Suthra Gaunda Riha, like Dr Sidhu’s other plays, depends on the script for success. The village dhobi, played well by Ravi Taneja, is witness to the murder of a young man by the powerful Sarpanch and his family who disliked the idea of the man’s dalliance with a pretty girl in their family. The dhobi faces a moral dilemma: Should he keep quiet or tell the truth. The opposing sides make his life miserable. He receives threats to his life and to his grown daughter’s honour. His son is “accidentally” killed.
Before declaring his decision, the dhobi narrates a story (the highlight of the presentation).
An orphan girl brought up by an unkind man grows up hating everyone. This hate becomes pernicious when she is sold into a brothel.
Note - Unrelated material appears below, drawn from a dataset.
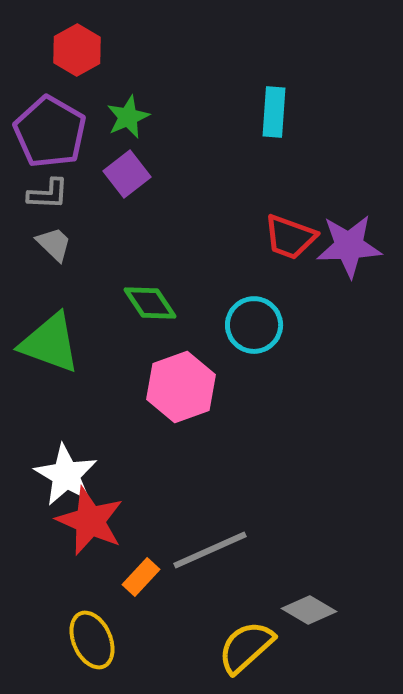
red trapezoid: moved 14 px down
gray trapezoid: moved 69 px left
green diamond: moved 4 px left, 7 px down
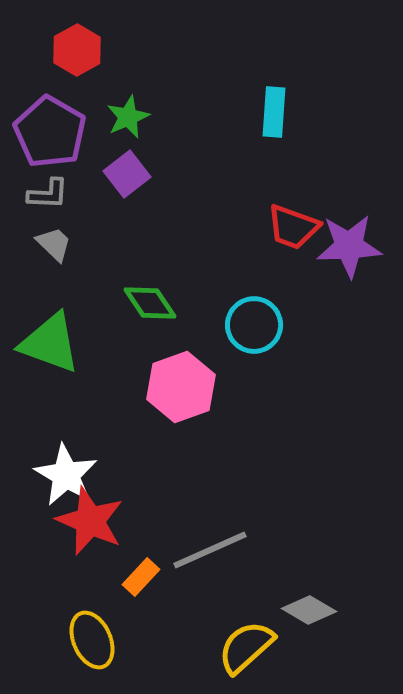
red trapezoid: moved 3 px right, 10 px up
She grows up with this acrimonious anger and hatred for all. One day, she realises that she cannot continue to let this anger devour her. She decides she will love everyone, including her clients. When everyone fails to turn the waters of a flood away, they call this prostitute and lo and behold the water listens to her for she is the embodiment of truth and love.
The other plays at the festival include Suraj Di Koi Pithth Nai Hondi, written and directed by Dr Sahib Singh, which shows one of the methods used by Indian immigrants to stay in the country of choice; a fake marriage followed by a divorce.
In this case, the “marriage” works out too well and the immigration seeking uncle (Sahib Singh) and the Canadian resident niece (Rajinder Rosy) fall in love with each other. The play was neatly designed and the stage well used for the many games the couple play to proclaim their marriage and the many flashbacks and intimations of future vis-a-vis the family back home, faced by the traumatised uncle. An interesting script, which was well depicted, was somewhat dampened by the female actor’s inability to emote.
Harvinder Kaur, an NSD alumnus of 1993, who as per her commitment when she left the NSD repertory in 1999 has, unlike most of her Mumbai-flown co-alumni, remained in Delhi and worked for theatre. She has directed 14 plays in Punjabi and Hindi, written four play of which one received the best script and best actress awards at the last year’s Punjabi Festival. She received the Natsamrat best actress award last year.
Ik Hor Prem Kahani, written and directed by Harvinder, who is basically an actress and rues the fact that she has to create scripts and direct instead of just act, is an absorbing play about a young girl played by Deepa, who is married and staying with a relative till her husband comes for her, falls in love with the young son (Chandan Mehta) of her hostess, played with verve by Harvinder. This happens during the rehearsals of a play in which the two are cast.
In the meanwhile, Harvinder discovers that the husband is actually a pimp and is selling Indian women in Sydney. The Facebook generation, according to the playwright, has ideals too as the two lovers and some of their friends prove in their dignified reactions to the news.
The last play, Pyasaa Kaan (Thirsty Crow), written and directed by Paali Bhupinder Singh, is a long monologue, almost a discourse, on the educational system and general values of the youth.
The protagonist Atma Ram is the son of a Gandhian freedom fighter and tries to impose the values on his children.
The elder son’s revolt in drugs leads to his death, whilst the daughter runs away with a no-good Dalit. The long-drawn out-script has some clever turns, at points quite unexpected. Dialogues in doggerel verse come titillating at the end of a sequence.
To play an hour-long monologue, full of abstractions, is some achievement for which credit goes to Prof Gaurav Vij, who despite repetitious movements and excessive emoting, managed to keep the interest alive for more than half the play.